Blogging has allowed me the opportunity to reflect, to work through my thinking, to share snippets of those things about which I am passionate, and most importantly to connect with others. It is an antidote to isolation (for me this is so important in my PhD, where I am largely without a face-to-face community of peers). Sometimes it just feels good to throw some thoughts out into the ether in the hope that they might resonate with someone else who comes across them, a kind of blogging message-in-a-bottle tossed out to sea.
Matt Esterman has written about the separate-together-ness of our offline and online identities. This blog allows me to explore parts of myself online which would be mind-yawningly dull to many in my offline life. It has allowed me to find a tribe of like-minded (lovable) weirdoes who want to engage with me around passions, interests and experiences.
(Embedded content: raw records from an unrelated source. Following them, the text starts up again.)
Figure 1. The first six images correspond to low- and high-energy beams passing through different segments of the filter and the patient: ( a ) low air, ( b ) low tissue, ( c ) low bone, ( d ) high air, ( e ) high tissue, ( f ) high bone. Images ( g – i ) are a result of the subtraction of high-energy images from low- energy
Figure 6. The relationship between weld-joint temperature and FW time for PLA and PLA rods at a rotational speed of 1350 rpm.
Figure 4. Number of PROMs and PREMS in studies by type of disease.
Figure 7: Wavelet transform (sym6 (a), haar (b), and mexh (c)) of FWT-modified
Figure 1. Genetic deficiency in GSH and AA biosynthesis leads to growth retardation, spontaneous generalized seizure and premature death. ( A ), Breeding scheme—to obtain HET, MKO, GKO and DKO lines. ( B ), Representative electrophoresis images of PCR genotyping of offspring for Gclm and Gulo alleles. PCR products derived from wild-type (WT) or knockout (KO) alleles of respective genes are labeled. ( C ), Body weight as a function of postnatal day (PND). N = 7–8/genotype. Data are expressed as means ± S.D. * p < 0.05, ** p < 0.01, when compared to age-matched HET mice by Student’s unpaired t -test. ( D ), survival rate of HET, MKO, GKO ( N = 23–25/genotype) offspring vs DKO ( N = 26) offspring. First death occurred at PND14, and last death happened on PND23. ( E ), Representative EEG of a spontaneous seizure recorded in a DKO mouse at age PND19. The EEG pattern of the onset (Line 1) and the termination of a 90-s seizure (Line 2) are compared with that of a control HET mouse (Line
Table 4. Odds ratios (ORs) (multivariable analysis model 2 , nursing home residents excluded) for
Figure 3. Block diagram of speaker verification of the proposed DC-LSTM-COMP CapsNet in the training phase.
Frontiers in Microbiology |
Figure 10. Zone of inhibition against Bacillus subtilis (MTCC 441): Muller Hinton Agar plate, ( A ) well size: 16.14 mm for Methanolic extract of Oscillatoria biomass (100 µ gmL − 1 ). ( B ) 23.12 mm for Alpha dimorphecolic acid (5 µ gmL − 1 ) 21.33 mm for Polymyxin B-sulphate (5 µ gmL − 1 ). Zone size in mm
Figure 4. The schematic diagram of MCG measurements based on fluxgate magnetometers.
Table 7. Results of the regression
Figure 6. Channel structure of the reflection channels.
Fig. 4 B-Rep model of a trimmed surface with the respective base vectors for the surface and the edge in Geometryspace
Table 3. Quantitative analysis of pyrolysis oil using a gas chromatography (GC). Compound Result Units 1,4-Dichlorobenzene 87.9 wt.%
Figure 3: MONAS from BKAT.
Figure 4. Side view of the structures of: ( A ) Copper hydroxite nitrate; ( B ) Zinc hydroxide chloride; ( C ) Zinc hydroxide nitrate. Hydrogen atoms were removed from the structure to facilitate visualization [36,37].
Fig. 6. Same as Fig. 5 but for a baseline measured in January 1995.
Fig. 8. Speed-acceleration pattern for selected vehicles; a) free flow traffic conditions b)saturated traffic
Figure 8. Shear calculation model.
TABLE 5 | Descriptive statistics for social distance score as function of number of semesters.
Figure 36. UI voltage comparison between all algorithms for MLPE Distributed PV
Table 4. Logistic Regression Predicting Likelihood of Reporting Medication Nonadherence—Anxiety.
Blogging has allowed me to make real connections, with real people, some of whom I chat to on Voxer, and some who I’ve since met with in real actual life. It has expanded the depth of my participation in the online world in a way which isn’t possible in even a long line of 140-character tweets. While Twitter forces us to haiku-ise our ideas (therapy for my verbosity), blogging allows longer-but-still-focused explorations of thought. And it is a free form of writing which provides reflection on, and escape from, the constraints of academic and thesis writing. I find that the more rigid my thesis schedule and the more rigorous my PhD work, the more lyrical and creative my blog posts become.
My favourite posts have been those which opened up online and offline discussion, in which I responded to someone else’s thinking or writing, or from which I was responded to. These posts, connected as they are to other people and other posts in the intricate spider-web network of the blogosphere, add layers to blogversation or lenses to well-worn issues.
Today, Naomi Barnes published a post in direct reply to one of mine, about the knowledge-building nature of blogging in a kind of collaborative parallel dialogue. She writes:
We stop being experts and start being co-learners. We have part of the knowledge. Not all of it and not necessarily true. We break the teacher-student archetype and become networked learners. Use the Web, the network, the connections, to create new knowledge. Crowd sourced, collaborative knowledge. Wikipedia on steroids. ~ Naomi Barnes
Naomi’s post challenges us to consider what the blogosphere and online knowledge might look like if we spoke more collectively, rather than as a cacophony of voices speaking in our disparate shadows or on our disconnected milk crates. She is daring us to harness blogging, the web, social media and technology for what they could do, for what they have the potential to be.
Thank you to my édu flâneuse readership so far, for indulging my pursuit of flânerial being and blogging, and especially to those who take the time to comment, retweet, respond and connect. This blogging thing is a vehicle for personal learning and global communitification. I’m in for another year.